Wer ist von dieser Erkrankung betroffen ? Die meisten betroffenen Patienten sind im Alter zwischen 20 und 40 Jahren. Männer leiden an einer Lunatummalazie etwa doppelt so häufig wie Frauen.
Im Zusammenhang mit der Lunatummalazie hört man öfter das Wort "Ulna-Variante". Was versteht man hierunter ? Die Hand ist über die acht Handwurzelknochen mit dem Unterarm verbunden.

Der Unterarm enthält zwei Knochen: dies sind Speiche und Elle.  

Unter Ulna-Variante versteht man das Längenverhältnis zwischen Speiche und Elle. (Elle = Ulna)

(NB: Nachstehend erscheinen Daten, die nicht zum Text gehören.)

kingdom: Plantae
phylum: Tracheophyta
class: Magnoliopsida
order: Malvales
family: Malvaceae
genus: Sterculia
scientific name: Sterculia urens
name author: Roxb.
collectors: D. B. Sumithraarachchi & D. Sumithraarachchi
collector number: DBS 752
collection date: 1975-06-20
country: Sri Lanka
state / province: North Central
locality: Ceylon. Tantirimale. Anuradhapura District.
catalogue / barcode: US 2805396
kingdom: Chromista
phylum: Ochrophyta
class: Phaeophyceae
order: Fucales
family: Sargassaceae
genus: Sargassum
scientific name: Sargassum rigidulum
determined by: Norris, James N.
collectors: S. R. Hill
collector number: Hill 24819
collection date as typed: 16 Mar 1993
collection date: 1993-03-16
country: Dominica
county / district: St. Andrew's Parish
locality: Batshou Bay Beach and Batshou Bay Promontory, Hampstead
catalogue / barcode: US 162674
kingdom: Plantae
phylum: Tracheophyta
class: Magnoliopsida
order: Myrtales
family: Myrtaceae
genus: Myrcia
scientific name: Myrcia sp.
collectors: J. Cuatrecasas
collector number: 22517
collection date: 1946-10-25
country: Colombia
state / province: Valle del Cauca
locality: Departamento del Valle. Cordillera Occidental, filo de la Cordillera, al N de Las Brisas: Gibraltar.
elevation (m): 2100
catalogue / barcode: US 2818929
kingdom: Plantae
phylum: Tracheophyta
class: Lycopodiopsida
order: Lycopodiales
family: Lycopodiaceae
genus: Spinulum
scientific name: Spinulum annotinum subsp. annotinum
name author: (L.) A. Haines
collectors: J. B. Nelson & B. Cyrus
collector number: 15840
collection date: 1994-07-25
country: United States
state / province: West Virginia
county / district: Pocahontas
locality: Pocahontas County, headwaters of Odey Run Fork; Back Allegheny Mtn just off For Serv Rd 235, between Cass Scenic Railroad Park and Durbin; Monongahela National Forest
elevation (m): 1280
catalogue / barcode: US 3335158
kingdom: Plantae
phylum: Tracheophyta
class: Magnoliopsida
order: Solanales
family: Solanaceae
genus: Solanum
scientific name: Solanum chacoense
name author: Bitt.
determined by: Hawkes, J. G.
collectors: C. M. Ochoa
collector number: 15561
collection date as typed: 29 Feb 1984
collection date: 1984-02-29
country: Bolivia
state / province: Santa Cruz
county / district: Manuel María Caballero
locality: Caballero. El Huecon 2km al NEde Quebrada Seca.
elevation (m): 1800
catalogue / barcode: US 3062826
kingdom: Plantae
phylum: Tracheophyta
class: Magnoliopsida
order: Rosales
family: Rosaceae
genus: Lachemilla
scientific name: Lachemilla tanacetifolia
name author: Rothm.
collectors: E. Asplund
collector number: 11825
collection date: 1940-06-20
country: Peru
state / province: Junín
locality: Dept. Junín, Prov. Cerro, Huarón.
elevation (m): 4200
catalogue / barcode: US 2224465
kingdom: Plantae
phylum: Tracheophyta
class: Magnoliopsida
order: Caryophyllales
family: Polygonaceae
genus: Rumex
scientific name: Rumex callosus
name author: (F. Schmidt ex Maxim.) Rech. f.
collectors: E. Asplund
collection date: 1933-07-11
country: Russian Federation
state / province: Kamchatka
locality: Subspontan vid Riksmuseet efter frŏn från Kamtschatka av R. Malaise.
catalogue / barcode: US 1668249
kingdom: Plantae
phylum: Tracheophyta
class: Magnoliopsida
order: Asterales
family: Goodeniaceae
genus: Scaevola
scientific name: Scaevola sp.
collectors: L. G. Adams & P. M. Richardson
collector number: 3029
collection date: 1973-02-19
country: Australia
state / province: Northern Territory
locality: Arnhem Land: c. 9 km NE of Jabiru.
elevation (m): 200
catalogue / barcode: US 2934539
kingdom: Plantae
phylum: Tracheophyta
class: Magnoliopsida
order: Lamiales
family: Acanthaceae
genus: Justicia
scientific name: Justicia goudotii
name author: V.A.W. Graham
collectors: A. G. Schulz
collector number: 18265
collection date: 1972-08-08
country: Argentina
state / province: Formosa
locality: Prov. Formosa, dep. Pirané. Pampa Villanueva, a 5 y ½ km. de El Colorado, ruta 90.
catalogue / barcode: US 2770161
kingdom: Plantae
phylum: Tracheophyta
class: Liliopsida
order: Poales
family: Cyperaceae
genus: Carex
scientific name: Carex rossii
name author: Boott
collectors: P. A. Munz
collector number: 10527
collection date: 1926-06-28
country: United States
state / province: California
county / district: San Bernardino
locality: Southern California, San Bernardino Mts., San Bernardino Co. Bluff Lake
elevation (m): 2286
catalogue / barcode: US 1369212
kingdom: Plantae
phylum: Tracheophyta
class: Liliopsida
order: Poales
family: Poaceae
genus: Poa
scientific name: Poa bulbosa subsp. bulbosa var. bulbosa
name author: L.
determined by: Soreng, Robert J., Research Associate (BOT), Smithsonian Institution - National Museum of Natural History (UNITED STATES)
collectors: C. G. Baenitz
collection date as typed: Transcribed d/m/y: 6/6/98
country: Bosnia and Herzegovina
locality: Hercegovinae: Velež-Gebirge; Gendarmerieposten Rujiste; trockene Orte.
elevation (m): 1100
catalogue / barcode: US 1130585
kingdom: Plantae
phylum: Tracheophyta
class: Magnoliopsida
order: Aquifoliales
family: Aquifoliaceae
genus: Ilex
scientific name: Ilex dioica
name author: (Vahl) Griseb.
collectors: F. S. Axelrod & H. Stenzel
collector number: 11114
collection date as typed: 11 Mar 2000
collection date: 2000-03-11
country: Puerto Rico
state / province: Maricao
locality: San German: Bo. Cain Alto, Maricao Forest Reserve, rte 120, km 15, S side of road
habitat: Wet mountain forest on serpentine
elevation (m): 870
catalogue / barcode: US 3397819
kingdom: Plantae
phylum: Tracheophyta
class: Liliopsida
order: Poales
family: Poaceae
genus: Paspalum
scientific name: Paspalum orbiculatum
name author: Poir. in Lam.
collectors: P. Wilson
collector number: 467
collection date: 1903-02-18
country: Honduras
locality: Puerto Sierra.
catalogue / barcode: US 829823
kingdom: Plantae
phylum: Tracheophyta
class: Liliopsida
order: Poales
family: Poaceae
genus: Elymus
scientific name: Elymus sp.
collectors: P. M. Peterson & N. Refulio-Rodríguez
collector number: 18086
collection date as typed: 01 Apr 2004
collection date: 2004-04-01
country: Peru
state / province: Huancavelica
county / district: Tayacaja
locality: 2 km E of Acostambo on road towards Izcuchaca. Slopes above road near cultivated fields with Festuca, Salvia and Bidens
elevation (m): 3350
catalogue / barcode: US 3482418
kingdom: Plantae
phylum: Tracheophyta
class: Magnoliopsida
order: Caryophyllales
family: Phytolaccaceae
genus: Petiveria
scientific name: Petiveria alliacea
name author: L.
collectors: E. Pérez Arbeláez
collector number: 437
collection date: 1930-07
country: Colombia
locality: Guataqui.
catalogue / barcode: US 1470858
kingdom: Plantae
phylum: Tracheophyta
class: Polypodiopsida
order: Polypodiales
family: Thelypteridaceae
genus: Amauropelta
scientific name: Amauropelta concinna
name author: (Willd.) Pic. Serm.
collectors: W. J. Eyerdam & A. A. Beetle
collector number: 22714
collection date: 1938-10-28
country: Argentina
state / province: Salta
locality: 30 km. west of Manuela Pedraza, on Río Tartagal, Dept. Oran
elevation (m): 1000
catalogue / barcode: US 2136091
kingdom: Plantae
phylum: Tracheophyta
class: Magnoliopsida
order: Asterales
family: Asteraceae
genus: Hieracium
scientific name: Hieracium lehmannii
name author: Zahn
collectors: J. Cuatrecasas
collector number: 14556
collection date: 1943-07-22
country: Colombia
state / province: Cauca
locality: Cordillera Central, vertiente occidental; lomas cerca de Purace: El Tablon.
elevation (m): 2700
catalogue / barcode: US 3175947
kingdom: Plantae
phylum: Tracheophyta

So bedeutet eine 0-Variante der Elle, dass Elle und Speiche etwa gleich lang sind. (siehe Röntgenbild oben)

Eine Ulna-Minusvariante bedeutet, dass die Elle gegenüber der Speiche verkürzt ist.

Eine Ulna-Plusvariante bedeutet, dass die Elle gegenüber der Speiche länger ist.

Welche Bedeutung hat die Ulna-Variante ? Viele Untersucher haben bei ihren Patienten festgestellt, dass beim Vorliegen einer Lunatummalazie das Vorkommen einer Ellen-Minusvariante deutlich häufiger ist als in der Normalbevölkerung. Laborstudien bestätigen, dass eine verkürzte Elle bei bestimmten Handgelenkspositionen zu einer vermehrten Belastung des Mondbeines führt.